» TASK STATEMENT
Going line by line through the data below, how many lines contain the word "шкаф"? Give only the number.
(Beginning of DATASET CONTENT)
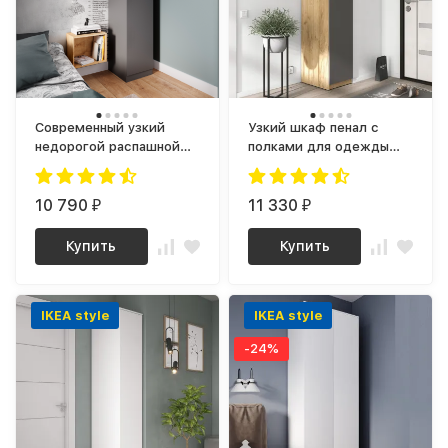
Современный узкий
Узкий шкаф пенал с
недорогой распашной
полками для одежды
шкаф пенал для одежды
ШР-01 СИТИ ЛДСП
с полками Графит МШ
серый графит / дуб
400.1 (МП) МС мори
10 790
крафт золотой
11 330
₽
₽
Купить
Купить
IKEA style
IKEA style
-24%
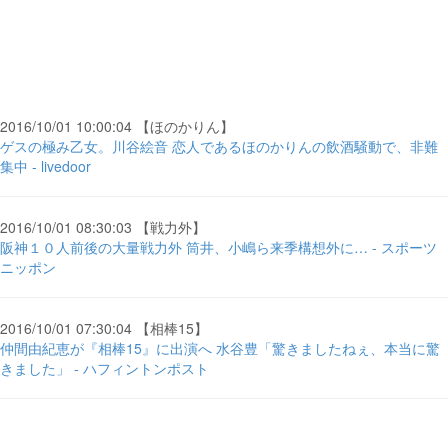
2016/10/01 10:00:04 【ほのかりん】
ゲスの極み乙女。川谷絵音 恋人であるほのかりんの飲酒騒動で、非難
集中 - livedoor
2016/10/01 08:30:03 【戦力外】
阪神１０人前後の大量戦力外 筒井、小嶋ら来季構想外に… - スポーツ
ニッポン
2016/10/01 07:30:04 【相棒15】
仲間由紀恵が『相棒15』に出演へ 水谷豊「驚きましたねぇ、本当に驚
きました」 - ハフィントンポスト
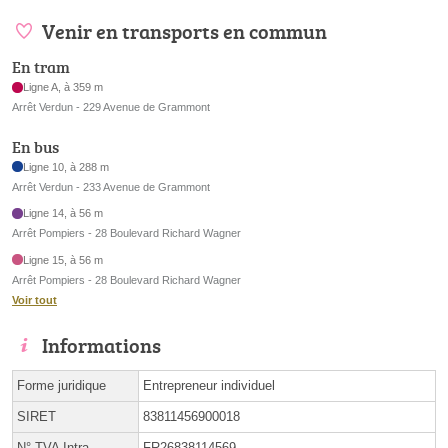
Venir en transports en commun
En tram
Ligne A, à 359 m
Arrêt Verdun - 229 Avenue de Grammont
En bus
Ligne 10, à 288 m
Arrêt Verdun - 233 Avenue de Grammont
Ligne 14, à 56 m
Arrêt Pompiers - 28 Boulevard Richard Wagner
Ligne 15, à 56 m
Arrêt Pompiers - 28 Boulevard Richard Wagner
Voir tout
Informations
Forme juridique
Entrepreneur individuel
SIRET
83811456900018
N° TVA Intra.
FR26838114569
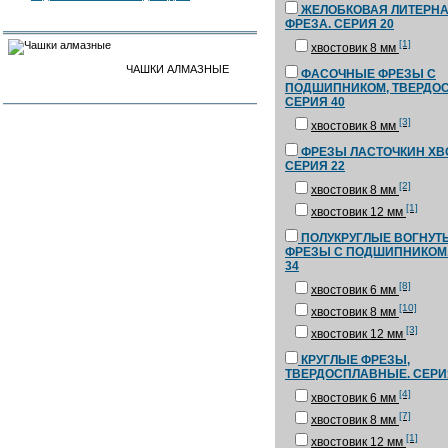
ЖЕЛОБКОВАЯ ЛИТЕРН
ФРЕЗА. СЕРИЯ 20
[1]
хвостовик 8 мм
ЧАШКИ АЛМАЗНЫЕ
ФАСОЧНЫЕ ФРЕЗЫ С
ПОДШИПНИКОМ, ТВЕРДОС
СЕРИЯ 40
[3]
хвостовик 8 мм
ФРЕЗЫ ЛАСТОЧКИН ХВ
СЕРИЯ 22
[2]
хвостовик 8 мм
[1]
хвостовик 12 мм
ПОЛУКРУГЛЫЕ ВОГНУТ
ФРЕЗЫ С ПОДШИПНИКОМ.
34
[8]
хвостовик 6 мм
[10]
хвостовик 8 мм
[3]
хвостовик 12 мм
КРУГЛЫЕ ФРЕЗЫ,
ТВЕРДОСПЛАВНЫЕ. СЕРИ
[4]
хвостовик 6 мм
[7]
хвостовик 8 мм
[1]
хвостовик 12 мм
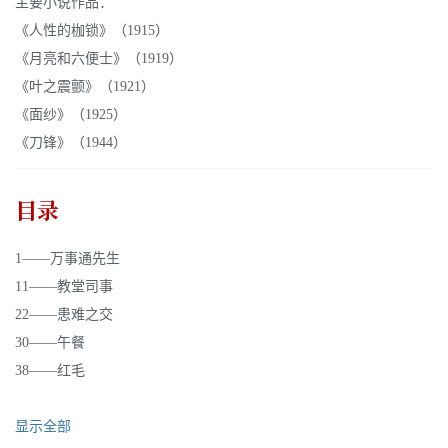
主要小说作品：
《人性的枷锁》（1915）
《月亮和六便士》（1919）
《叶之震颤》（1921）
《面纱》（1925）
《刀锋》（1944）
目录
1——万事通先生
11——教堂司事
22——患难之交
30——午餐
38——红毛
显示全部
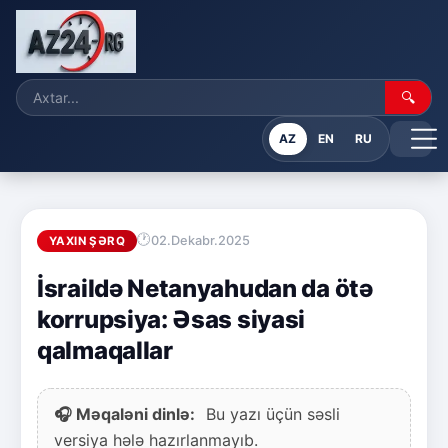
🔍
AZ
EN
RU
02.Dekabr.2025
YAXIN ŞƏRQ
İsraildə Netanyahudan da ötə
korrupsiya: Əsas siyasi
qalmaqallar
🎧 Məqaləni dinlə:
Bu yazı üçün səsli
versiya hələ hazırlanmayıb.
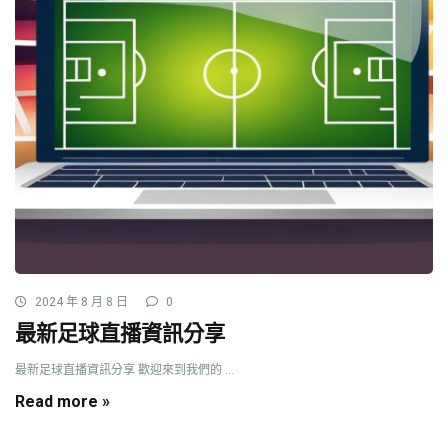
2024 年 8 月 8 日
0
最新足球直播資訊分享
最新足球直播資訊分享 歡迎來到我們的 ...
Read more »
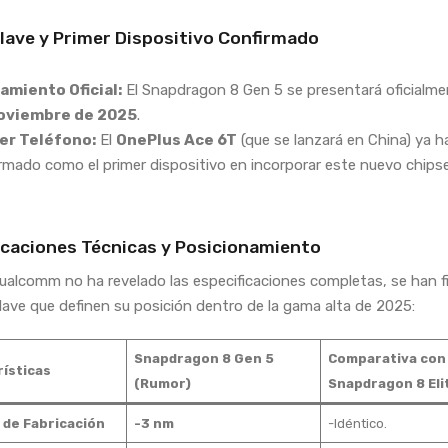
lave y Primer Dispositivo Confirmado
amiento Oficial:
El Snapdragon 8 Gen 5 se presentará oficialme
oviembre de 2025
.
er Teléfono:
El
OnePlus Ace 6T
(que se lanzará en China) ya h
rmado como el primer dispositivo en incorporar este nuevo chipse
icaciones Técnicas y Posicionamiento
alcomm no ha revelado las especificaciones completas, se han fi
clave que definen su posición dentro de la gama alta de 2025:
Snapdragon 8 Gen 5
Comparativa con
ísticas
(Rumor)
Snapdragon 8 Eli
 de Fabricación
-3 nm
-Idéntico.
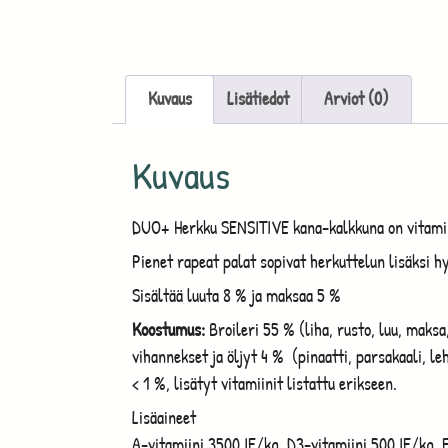
Kuvaus
Lisätiedot
Arviot (0)
Kuvaus
DUO+ Herkku SENSITIVE kana-kalkkuna on vitaminoi
Pienet rapeat palat sopivat herkuttelun lisäksi 
Sisältää luuta 8 % ja maksaa 5 %
Koostumus:
Broileri 55 % (liha, rusto, luu, maksa,
vihannekset ja öljyt 4 % (pinaatti, parsakaali, l
< 1 %, lisätyt vitamiinit listattu erikseen.
Lisäaineet
A-vitamiini 3500 IE/kg, D3-vitamiini 500 IE/kg, 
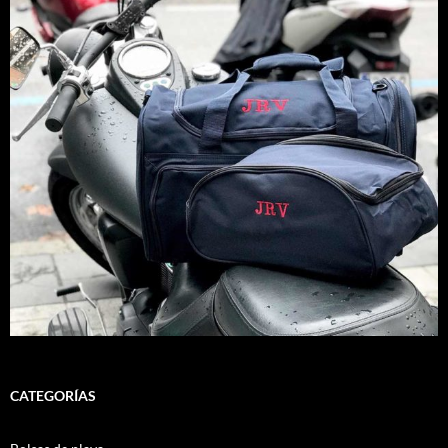
CATEGORÍAS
(End of DATASET CONTENT)
» COMPLETED TASK
2